I'm surprised that you wrote that. :-)

Most forms of governance reach the stage you described above. Dave posted a comment about whether the sorts of changes asked may be symptomatic of an underlying disease. Is the situation so bad that even common sense cannot prevail? Time will tell.

If I'm not mistaken, bodies like the IESG are not there to create rules. It's the community that makes the rules based on consensus. Quoting Dave Clark:

  "We reject: kings, presidents and voting"

Somewhere along the way, that seems to have been forgotten. It's easier to stick to the guidelines, let the tools dictate how I-Ds should be written, live with the restrictions and follow the proclamations.

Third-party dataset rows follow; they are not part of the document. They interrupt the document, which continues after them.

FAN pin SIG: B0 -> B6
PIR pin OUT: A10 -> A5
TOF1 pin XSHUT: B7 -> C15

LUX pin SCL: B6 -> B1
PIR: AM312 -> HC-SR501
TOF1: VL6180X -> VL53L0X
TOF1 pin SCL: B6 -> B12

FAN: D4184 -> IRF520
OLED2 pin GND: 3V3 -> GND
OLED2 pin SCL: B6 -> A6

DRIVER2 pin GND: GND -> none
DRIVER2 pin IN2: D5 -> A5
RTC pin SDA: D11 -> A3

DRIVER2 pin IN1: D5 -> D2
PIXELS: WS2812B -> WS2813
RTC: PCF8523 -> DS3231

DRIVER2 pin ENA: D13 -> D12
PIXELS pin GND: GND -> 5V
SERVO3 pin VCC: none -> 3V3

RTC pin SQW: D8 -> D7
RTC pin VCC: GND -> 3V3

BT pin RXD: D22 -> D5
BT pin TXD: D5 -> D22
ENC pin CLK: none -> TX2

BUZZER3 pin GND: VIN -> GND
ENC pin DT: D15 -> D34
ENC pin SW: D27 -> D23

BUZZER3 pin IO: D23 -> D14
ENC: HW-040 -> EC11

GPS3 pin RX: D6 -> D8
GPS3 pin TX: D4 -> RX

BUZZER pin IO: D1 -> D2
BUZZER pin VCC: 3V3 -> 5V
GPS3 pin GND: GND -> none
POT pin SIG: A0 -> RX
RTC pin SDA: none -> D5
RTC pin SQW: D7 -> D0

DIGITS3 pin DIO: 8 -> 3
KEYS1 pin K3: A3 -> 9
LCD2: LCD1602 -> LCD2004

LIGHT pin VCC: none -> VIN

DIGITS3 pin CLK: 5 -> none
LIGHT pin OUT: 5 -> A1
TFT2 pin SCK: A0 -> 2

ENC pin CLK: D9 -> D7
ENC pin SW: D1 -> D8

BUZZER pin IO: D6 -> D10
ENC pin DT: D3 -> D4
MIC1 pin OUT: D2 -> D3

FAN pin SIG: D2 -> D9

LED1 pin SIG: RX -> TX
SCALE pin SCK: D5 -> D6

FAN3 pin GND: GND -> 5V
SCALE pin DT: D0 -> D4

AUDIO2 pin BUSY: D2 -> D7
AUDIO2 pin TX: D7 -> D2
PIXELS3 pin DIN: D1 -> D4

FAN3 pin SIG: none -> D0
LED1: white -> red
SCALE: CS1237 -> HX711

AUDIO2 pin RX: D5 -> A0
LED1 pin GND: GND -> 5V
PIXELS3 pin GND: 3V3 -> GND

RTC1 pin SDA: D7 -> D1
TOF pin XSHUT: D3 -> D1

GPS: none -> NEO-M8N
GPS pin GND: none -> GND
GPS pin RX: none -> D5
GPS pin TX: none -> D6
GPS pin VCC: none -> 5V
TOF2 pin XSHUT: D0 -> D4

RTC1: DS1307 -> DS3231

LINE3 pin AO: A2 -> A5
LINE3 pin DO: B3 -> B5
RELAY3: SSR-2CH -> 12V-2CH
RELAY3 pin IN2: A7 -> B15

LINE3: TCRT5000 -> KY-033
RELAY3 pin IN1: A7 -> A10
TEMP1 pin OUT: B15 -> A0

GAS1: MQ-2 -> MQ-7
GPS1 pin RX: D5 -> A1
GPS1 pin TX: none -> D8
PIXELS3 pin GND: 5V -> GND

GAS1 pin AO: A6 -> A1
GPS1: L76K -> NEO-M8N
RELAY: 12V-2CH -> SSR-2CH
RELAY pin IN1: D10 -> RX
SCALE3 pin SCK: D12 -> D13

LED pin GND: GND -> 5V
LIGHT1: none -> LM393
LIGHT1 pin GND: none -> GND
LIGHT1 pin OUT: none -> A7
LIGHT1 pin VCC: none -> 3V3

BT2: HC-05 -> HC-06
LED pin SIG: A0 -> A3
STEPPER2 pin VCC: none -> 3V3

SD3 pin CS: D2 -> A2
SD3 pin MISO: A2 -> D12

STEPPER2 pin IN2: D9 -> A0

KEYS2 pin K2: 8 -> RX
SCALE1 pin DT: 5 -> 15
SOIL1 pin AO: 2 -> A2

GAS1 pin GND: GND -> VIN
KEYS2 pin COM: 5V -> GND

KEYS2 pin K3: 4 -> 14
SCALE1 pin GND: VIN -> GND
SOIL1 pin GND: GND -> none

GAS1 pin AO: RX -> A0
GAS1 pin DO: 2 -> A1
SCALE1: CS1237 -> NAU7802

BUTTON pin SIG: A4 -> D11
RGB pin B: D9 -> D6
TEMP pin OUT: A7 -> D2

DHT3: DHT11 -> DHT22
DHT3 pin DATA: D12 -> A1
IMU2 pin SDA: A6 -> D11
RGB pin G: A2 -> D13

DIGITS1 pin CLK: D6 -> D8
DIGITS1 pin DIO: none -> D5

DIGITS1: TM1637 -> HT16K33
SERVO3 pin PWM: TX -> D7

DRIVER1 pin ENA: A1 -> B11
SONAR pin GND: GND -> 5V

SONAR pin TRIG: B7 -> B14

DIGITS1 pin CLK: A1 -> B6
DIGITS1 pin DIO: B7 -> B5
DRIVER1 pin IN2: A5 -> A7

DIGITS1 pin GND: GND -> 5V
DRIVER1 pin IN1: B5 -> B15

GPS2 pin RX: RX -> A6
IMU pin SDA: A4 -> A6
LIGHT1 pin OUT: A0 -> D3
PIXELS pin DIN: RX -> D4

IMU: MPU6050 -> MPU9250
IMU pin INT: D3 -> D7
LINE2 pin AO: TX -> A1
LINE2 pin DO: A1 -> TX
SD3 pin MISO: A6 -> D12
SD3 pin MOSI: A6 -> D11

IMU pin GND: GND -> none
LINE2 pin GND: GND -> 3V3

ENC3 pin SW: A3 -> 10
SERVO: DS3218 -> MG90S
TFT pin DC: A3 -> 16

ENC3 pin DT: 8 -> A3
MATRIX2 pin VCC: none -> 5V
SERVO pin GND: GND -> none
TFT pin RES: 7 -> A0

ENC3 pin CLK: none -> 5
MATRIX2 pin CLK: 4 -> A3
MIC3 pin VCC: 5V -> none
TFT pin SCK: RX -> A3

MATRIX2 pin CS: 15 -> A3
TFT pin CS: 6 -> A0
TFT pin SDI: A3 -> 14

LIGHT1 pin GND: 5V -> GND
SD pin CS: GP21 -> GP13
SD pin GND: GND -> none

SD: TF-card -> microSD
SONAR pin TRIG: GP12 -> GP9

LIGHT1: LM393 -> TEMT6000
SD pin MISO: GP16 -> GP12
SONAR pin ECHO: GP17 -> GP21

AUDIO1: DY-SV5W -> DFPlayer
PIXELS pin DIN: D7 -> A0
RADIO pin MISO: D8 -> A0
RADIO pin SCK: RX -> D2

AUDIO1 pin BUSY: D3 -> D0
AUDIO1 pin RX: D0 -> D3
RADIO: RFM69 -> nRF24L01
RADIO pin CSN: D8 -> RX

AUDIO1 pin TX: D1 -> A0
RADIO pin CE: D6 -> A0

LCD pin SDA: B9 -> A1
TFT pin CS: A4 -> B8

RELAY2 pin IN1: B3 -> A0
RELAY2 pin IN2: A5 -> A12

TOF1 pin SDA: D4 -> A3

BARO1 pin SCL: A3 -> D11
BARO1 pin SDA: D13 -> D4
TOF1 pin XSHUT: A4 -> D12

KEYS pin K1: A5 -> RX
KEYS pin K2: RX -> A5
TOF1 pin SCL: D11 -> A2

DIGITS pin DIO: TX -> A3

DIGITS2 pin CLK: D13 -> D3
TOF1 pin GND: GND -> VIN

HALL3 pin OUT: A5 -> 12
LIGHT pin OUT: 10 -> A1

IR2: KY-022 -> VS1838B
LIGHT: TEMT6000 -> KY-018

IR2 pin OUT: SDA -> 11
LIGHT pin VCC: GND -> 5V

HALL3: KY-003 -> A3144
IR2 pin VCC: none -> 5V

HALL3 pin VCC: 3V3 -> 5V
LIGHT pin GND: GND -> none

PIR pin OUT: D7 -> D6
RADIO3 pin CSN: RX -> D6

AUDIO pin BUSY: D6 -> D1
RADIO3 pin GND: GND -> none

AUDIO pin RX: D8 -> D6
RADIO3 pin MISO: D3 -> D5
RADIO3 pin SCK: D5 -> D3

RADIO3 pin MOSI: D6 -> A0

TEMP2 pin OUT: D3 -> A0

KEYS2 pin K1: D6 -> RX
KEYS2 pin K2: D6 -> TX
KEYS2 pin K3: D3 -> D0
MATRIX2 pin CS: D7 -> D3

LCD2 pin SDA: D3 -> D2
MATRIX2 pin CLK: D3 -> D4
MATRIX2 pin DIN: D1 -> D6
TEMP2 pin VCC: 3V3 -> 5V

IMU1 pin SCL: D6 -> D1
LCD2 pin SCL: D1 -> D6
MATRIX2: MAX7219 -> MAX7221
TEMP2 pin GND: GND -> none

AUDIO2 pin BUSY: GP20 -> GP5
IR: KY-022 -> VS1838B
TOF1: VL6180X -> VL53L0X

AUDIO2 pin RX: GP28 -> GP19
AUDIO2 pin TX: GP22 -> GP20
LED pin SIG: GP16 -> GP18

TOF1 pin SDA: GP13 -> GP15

The case of example domain names was, as we've now noticed, one of
those incrementally developed rules.  The activity of lots of people
avoiding non-2606 domains in lots of documents, a few case examples of
harm, then the ID-Nits document, led a bunch of us to believe that the
IETF had strong consensus not to use domain names except from 2606.
The discussion on this list as well as the IETF general list made us
realize there were exceptions.

Most I-Ds avoid using non-2606 domains. It's not because the authors apply their common sense in those cases that it should be turned into a rule. If an I-D goes through the process without having the domain names changed, one has to believe that there is consensus for it to be that way instead of a strong consensus not to use domain names except from 2606.

I hope that the discussion on this list does not turn into a Boston Tea Party.